When you think about why the Allies won WWII, what do you think about? Marines storming Iwo Jima? Brave Navy officers taking Guadacanal? The pilots who dropped atomic bombs on Hiroshima and Nagasaki?
These are all reasons why the Allies won WWII. But, these answers overlook a crucial element in the war: the homefront. Not all military personnel were men, and not all fought overseas.
Liza Mundy’s book, “Code Girls,” tells the story of the many women, working all over the United States, who secretly broke codes in WWII and contributed to the Allied victory over Germany, Japan and Italy.
Like me, you may not know much about the role of codebreaking in war, but after reading this book, you will understand the importance of codebreaking and the important role it played in WWII. Most importantly, you will learn about the role women played in this effort, something that was not acknowledged during or after the war.
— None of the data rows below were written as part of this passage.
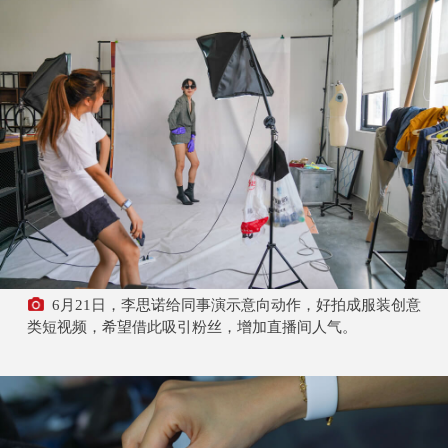
6月21日，李思诺给同事演示意向动作，好拍成服装创意
类短视频，希望借此吸引粉丝，增加直播间人气。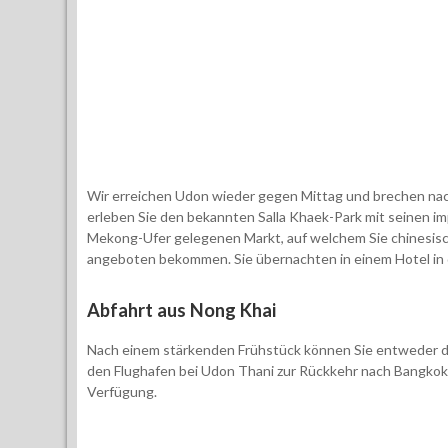
Wir erreichen Udon wieder gegen Mittag und brechen nac
erleben Sie den bekannten Salla Khaek-Park mit seinen 
Mekong-Ufer gelegenen Markt, auf welchem Sie chinesisc
angeboten bekommen. Sie übernachten in einem Hotel in 
Abfahrt aus Nong Khai
Nach einem stärkenden Frühstück können Sie entweder d
den Flughafen bei Udon Thani zur Rückkehr nach Bangkok 
Verfügung.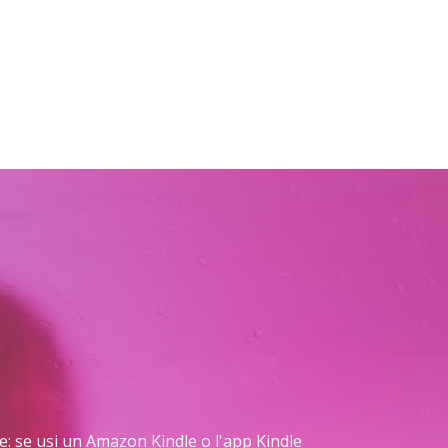
are: se usi un Amazon Kindle o l'app Kindle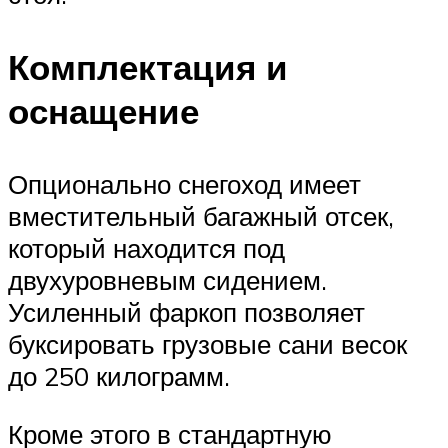
Комплектация и
оснащение
Опционально снегоход имеет
вместительный багажный отсек,
который находится под
двухуровневым сидением.
Усиленный фаркоп позволяет
буксировать грузовые сани весок
до 250 килограмм.
Кроме этого в стандартную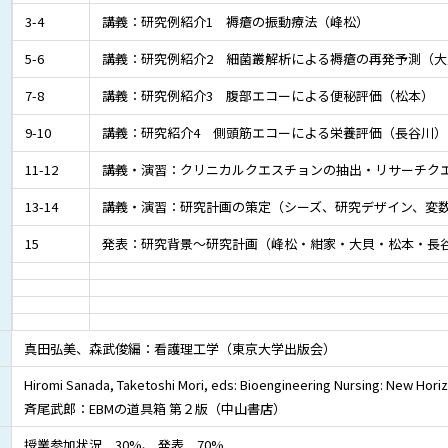
3-4
講義：研究例紹介1 褥瘡の振動療法（峰松）
5-6
講義：研究例紹介2 細菌叢解析による褥瘡の再発予測（大
7-8
講義：研究例紹介3 腹部エコーによる便秘評価（松本）
9-10
講義：研究紹介4 側頭筋エコーによる栄養評価（長谷川）
11-12
講義・演習：クリニカルクエスチョンの抽出・リサーチク
13-14
講義・演習：研究計画の策定（シーズ、研究デザイン、変
15
発表：研究背景～研究計画（峰松・紺家・大貝・松本・長
真田弘美、森武俊編：看護理工学（東京大学出版会）
Hiromi Sanada, Taketoshi Mori, eds: Bioengineering Nursing: New Ho
斉尾武郎：EBMの道具箱 第２版（中山書店）
授業参加状況 30%、 発表 70%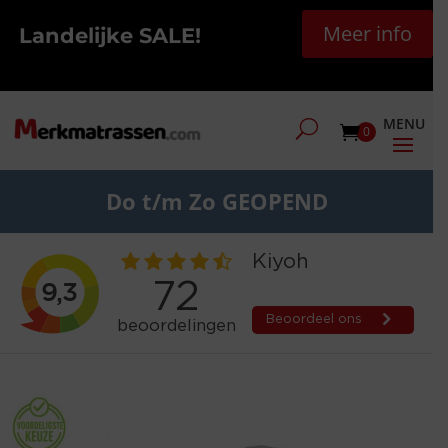
Meer info
Landelijke SALE!
0
Do t/m Zo GEOPEND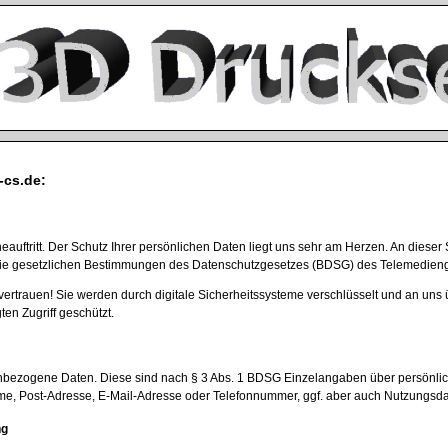
-cs.de:
neauftritt. Der Schutz Ihrer persönlichen Daten liegt uns sehr am Herzen. An die
r die gesetzlichen Bestimmungen des Datenschutzgesetzes (BDSG) des Telemedien
 vertrauen! Sie werden durch digitale Sicherheitssysteme verschlüsselt und an 
en Zugriff geschützt.
ezogene Daten. Diese sind nach § 3 Abs. 1 BDSG Einzelangaben über persönlich 
ame, Post-Adresse, E-Mail-Adresse oder Telefonnummer, ggf. aber auch Nutzungsda
ng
In fact, the women who broke code during WWII were prohibited from talking about their work, and were threatened with jail time if they revealed the truth about their role. Not even their families knew the truth. As far as they were concerned, their daughters, wives and sisters were secretaries.
At 207 pages, Mundy’s book is a bit longer than some literature for young adults, but shorter than many other books about the history of WWII. Mundy organizes the book around the different locations in the United States where the female code breakers worked, and each section tells the story of the individual women who worked there. Each story is unique, like that of Ann Caracristi, a college student who washed her hair with laundry soap, and broke the Japanese water transport code!
I highly recommend Code Girls, particularly for any readers interested in history, mathematics or the role of women in history that textbooks do not always address.